Execution Authority governs how Context Layer executions are admitted, validated, and executed within the runtime boundary between applications and LLM providers.

Application
↓
Context Layer
Execution Authority Enforcement
↓
LLM Provider

Execution Authority determines whether execution is allowed.
Execution Authority constructs execution context.
Execution Authority verifies execution results.

Why execution authority exists

Without centralized enforcement, LLM systems face structural problems: execution rules vary across services, workflow ordering can be violated, provider misconfiguration can go undetected, runtime traces can be missing, and context construction can be inconsistent; Execution Authority resolves this by centralizing enforcement inside the Context Layer runtime boundary.

Authority Reports

Context Layer generates Authority Reports when Flow workflows terminate. They are not generated for Pulse mode.

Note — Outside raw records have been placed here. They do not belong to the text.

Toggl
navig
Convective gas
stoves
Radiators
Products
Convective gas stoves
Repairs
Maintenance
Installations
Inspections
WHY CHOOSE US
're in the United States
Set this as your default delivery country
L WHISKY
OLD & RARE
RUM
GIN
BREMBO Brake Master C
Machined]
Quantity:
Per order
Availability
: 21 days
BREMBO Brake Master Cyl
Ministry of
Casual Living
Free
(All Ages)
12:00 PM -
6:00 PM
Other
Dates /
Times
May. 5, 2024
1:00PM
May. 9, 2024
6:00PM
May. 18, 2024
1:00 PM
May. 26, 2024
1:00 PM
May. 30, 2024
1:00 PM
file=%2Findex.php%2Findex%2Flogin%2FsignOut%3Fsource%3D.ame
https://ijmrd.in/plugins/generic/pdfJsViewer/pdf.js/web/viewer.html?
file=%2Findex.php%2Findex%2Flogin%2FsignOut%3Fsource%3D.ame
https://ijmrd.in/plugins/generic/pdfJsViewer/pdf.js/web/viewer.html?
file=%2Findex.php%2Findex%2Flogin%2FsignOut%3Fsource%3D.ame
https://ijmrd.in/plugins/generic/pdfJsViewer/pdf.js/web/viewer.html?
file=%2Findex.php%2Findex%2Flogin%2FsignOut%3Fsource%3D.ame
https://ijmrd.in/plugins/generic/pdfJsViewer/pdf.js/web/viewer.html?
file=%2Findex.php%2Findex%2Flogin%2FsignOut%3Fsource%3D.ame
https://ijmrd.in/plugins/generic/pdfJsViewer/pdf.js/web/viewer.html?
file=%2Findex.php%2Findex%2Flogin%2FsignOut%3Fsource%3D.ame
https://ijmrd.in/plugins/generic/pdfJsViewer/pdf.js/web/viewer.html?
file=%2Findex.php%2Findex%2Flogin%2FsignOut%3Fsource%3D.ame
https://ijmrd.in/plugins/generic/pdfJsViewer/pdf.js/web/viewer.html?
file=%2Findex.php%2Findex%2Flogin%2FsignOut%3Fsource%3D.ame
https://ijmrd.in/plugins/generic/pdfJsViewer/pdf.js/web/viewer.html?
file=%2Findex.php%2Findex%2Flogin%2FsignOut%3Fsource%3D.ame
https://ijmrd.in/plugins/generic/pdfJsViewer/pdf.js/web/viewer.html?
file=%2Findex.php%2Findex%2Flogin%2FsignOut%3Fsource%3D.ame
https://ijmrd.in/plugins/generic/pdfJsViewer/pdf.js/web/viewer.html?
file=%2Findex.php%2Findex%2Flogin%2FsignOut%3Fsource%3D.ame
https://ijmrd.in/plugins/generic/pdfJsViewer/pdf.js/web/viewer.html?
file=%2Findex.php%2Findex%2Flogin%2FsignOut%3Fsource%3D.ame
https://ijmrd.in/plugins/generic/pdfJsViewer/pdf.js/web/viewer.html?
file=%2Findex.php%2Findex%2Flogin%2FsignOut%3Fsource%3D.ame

Authority Reports provide traceable execution evidence. Reports are session-scoped and retrieved via the runtime API.

Per-step execution detail is available through Execution Receipts. See Execution Receipts.

Operational guarantees

Execution Authority enforces the following guarantees within the Context Layer runtime boundary.

Execution Mode Enforcement

Execution mode (Flow or Pulse) is bound to the API key at creation and cannot change during execution.

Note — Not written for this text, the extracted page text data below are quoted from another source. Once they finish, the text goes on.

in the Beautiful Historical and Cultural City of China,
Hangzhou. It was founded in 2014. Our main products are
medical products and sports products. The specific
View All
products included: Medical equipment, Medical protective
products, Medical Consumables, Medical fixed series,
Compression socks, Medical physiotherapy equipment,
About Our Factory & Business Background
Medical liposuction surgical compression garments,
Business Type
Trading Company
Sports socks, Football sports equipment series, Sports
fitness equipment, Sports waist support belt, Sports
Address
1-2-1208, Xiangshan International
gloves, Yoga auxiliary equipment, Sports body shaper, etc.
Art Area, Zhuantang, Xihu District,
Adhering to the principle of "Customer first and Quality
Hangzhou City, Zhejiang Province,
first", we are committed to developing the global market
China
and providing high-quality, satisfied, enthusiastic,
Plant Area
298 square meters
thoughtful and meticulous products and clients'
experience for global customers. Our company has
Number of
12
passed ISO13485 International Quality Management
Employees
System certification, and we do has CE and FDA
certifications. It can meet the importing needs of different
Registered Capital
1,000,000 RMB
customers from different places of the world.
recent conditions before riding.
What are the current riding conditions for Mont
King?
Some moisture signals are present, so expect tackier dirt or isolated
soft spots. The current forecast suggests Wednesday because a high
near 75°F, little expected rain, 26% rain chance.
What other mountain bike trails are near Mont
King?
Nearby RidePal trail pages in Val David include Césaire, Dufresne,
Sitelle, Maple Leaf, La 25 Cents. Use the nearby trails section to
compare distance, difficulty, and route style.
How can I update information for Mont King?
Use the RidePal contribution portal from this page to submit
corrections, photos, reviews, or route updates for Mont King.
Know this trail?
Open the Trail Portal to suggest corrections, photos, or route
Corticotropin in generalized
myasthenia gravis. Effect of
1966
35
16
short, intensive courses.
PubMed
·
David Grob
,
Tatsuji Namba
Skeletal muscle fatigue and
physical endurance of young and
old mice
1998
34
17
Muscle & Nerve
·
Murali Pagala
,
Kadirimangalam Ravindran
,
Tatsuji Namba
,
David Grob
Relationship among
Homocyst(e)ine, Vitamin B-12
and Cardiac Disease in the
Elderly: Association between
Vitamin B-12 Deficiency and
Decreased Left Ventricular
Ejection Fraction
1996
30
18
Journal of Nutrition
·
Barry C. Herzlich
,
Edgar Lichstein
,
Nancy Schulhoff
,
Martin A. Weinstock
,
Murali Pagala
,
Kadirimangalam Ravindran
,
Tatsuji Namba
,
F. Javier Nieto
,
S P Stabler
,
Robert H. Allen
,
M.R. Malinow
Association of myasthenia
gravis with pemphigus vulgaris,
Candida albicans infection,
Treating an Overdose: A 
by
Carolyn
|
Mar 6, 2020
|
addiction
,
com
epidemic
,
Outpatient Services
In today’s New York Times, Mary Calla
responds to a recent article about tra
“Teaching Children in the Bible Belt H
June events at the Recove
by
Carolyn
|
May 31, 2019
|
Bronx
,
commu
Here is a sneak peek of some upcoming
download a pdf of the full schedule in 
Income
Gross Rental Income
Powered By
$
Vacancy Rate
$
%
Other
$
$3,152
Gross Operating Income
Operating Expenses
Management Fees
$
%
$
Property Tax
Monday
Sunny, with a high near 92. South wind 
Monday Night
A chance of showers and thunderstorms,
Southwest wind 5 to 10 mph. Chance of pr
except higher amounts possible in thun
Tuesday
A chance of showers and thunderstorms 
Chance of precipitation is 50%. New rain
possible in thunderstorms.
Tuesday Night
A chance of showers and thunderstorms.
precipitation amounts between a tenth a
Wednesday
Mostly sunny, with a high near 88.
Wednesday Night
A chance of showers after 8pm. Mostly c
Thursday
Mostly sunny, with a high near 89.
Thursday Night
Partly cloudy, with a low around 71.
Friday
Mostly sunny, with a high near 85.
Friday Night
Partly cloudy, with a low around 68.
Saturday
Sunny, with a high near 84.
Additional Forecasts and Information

Session Lifecycle Enforcement

Context Layer creates, validates, and terminates sessions according to execution mode rules. Flow enforces one session per workflow run and requires explicit termination.

Context Construction

Given identical inputs and policies, context assembly is consistent and reproducible. Execution behavior remains consistent under identical conditions.

Provider Invocation Boundary Enforcement

Execution requests remain inside the runtime boundary and are subject to boundary enforcement policies.

Invocation Verification

Context Layer validates provider responses against runtime constraints.

Flow mode and Pulse mode

Flow Mode

Flow mode executes structured workflows with sequential step ordering, one session per workflow run, explicit termination, and Authority Report generation on termination.

Pulse Mode

Pulse mode executes conversational requests with session-scoped context and no Authority Report generation.

Provider invocation

Applications do not call providers directly when Context Layer is used as the runtime boundary. Provider invocation is controlled by the Context Layer runtime.

Provider invocation follows runtime boundary enforcement and policy checks. Provider credentials are managed through the BYOK model. See BYOK for credential handling.